Rhea looked good from the front; when she snapped around, she also looked good from the back. Penny admired the female form in her. But then she sighed. She was daydraming rags-to-riches success stories for Rhea until Cody re-entered. Her eyes slowly refocused on the real world and on a real problem. Cody stood in front of her, his arms folded.
“Do you have anything to say?” He had a wad of toilet paper shoved up his left nostril that looked ridiculous.
“No, sir,” she answered. Not yet, she thought. She tried not to regard his stuffed nostril.

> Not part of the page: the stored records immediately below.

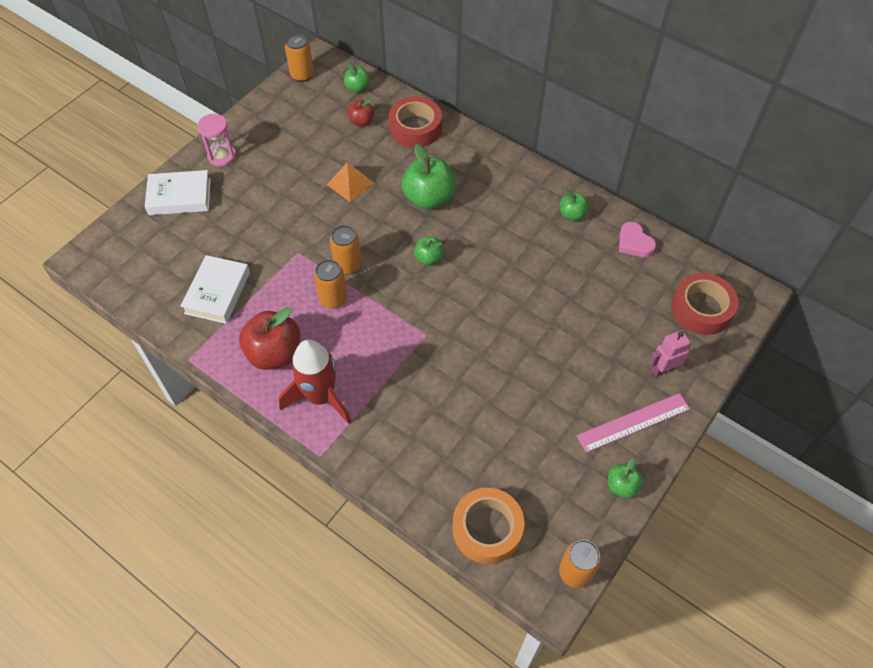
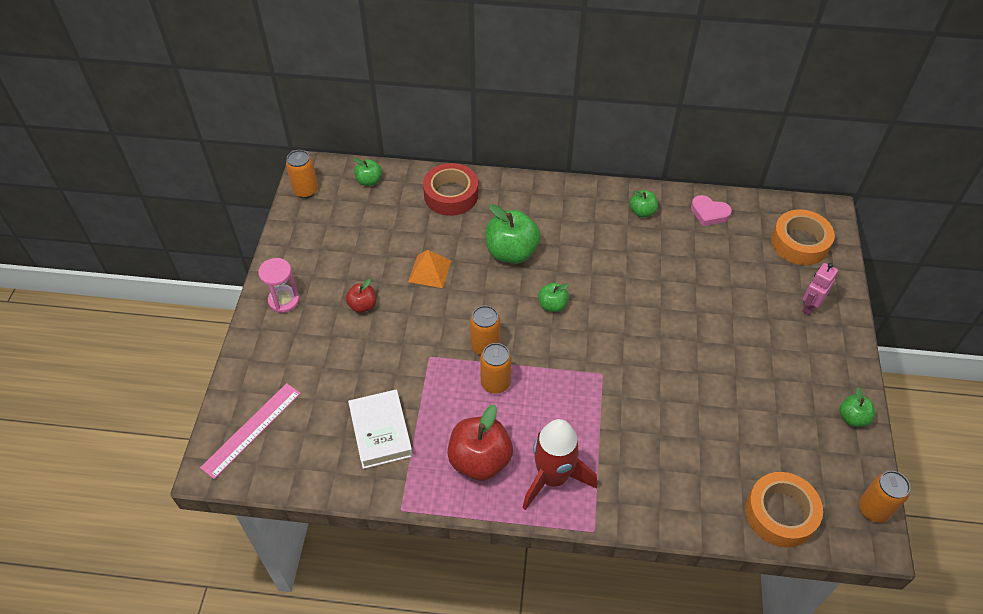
camera: 30 degrees left, 5 degrees down
(180, 197) = (270, 359): white book -> none
(361, 121) = (396, 210): red apple -> red apple (362, 306)
(633, 422) = (821, 361): pink ruler -> pink ruler (251, 429)
(701, 309) = (799, 243): red tape -> orange tape

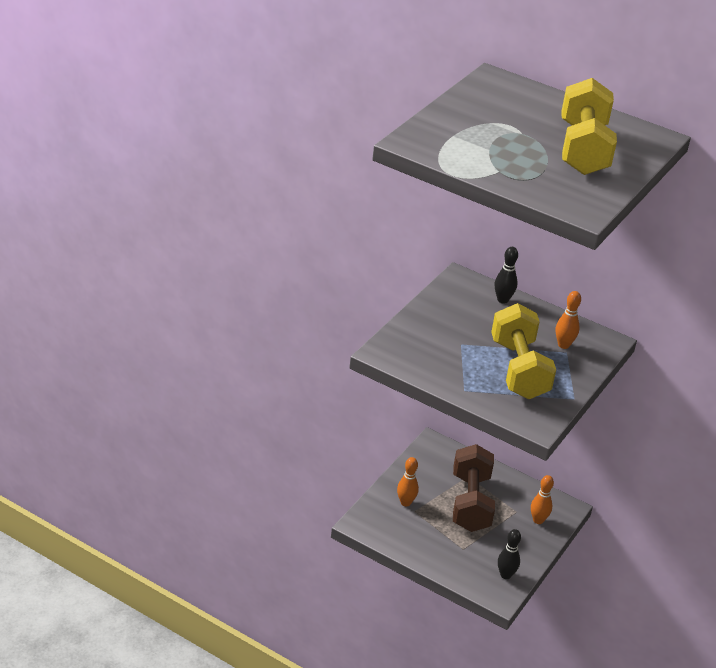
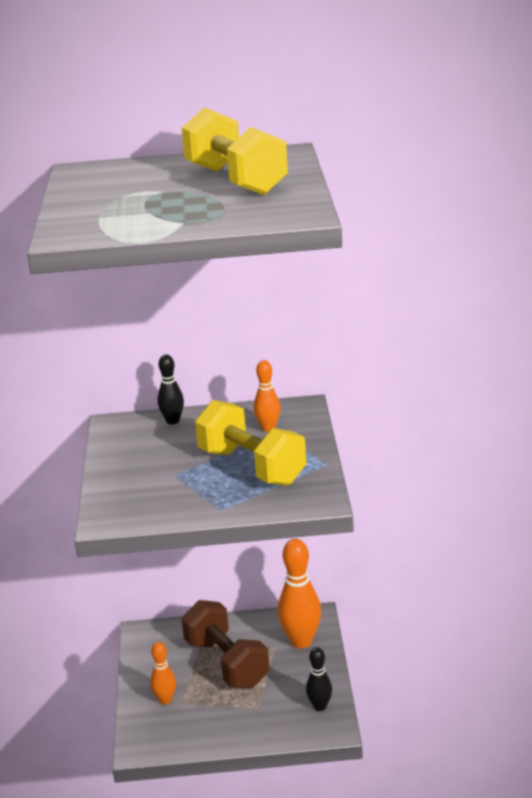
camera: 30 degrees left, 10 degrees down
(538, 520) = (301, 641): orange bowling pin -> orange bowling pin, size x1.78

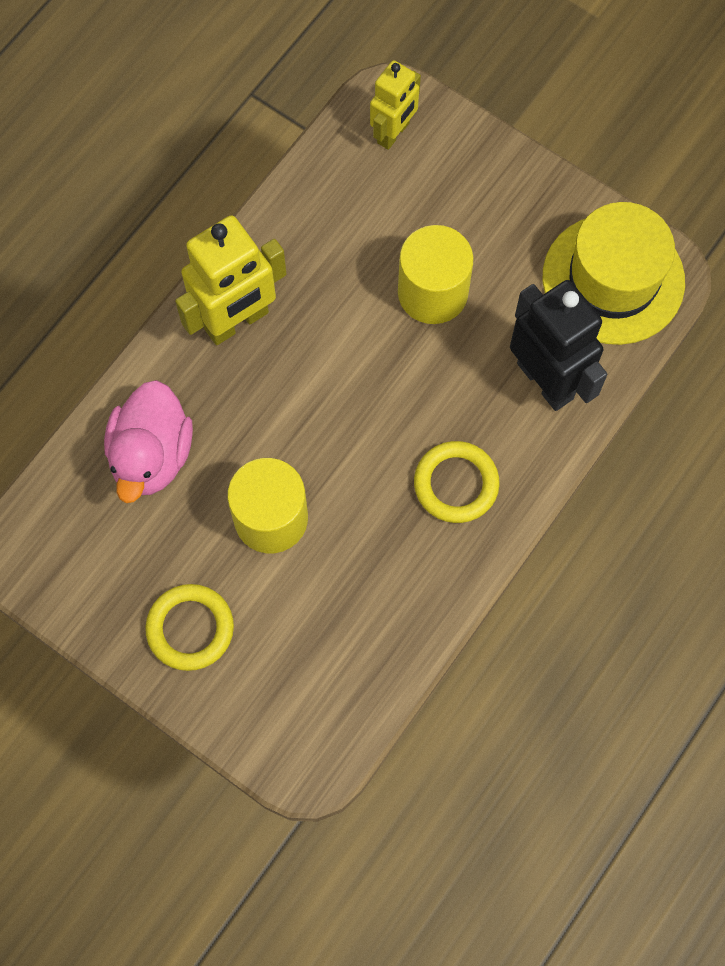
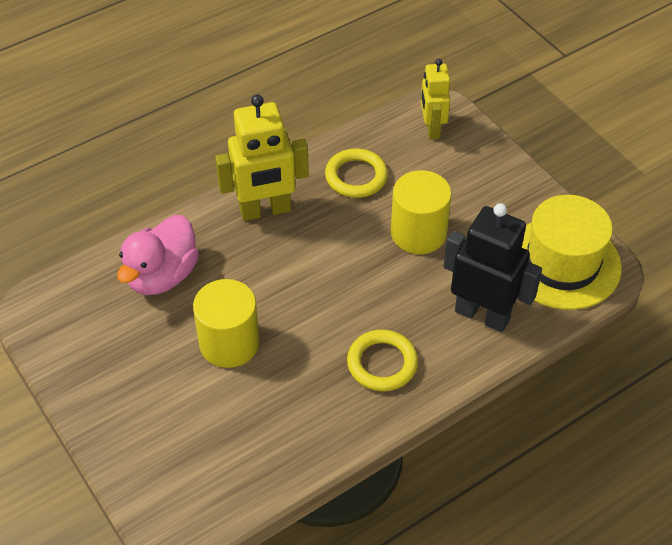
camera: 20 degrees right, 20 degrees down
(190, 628) = (132, 398): yellow ring -> yellow ring (356, 176)
(393, 133) = (432, 129): yellow robot -> yellow robot turned 120 degrees clockwise
(546, 380) = (482, 314): black robot -> black robot turned 45 degrees counterclockwise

“You had better watch your step, too, Miss Stenton,” he told her, as if he were doing her a favor. Penny stifled her laughter when a wisp of toilet paper shot out of his nose when he spoke, only to rock back and forth on an invisible seesaw of air as it fell. He quickly replaced it with a new, pristine wad of toilet paper he fished from his pocket.
Watch my step? she thought. I’m going to watch the step of my foot up your ass. She masked her thinking through a conciliatory expression, knowing she would most likely laugh before showing any anger. As hard as she tried, she couldn’t keep from looking at his plugged nose, which forced him to keep lowering his head to re-establish line of sight with her eyes. Finally an impish metaphor won out and a comment with a life of its own rolled out of her mouth before she knew it.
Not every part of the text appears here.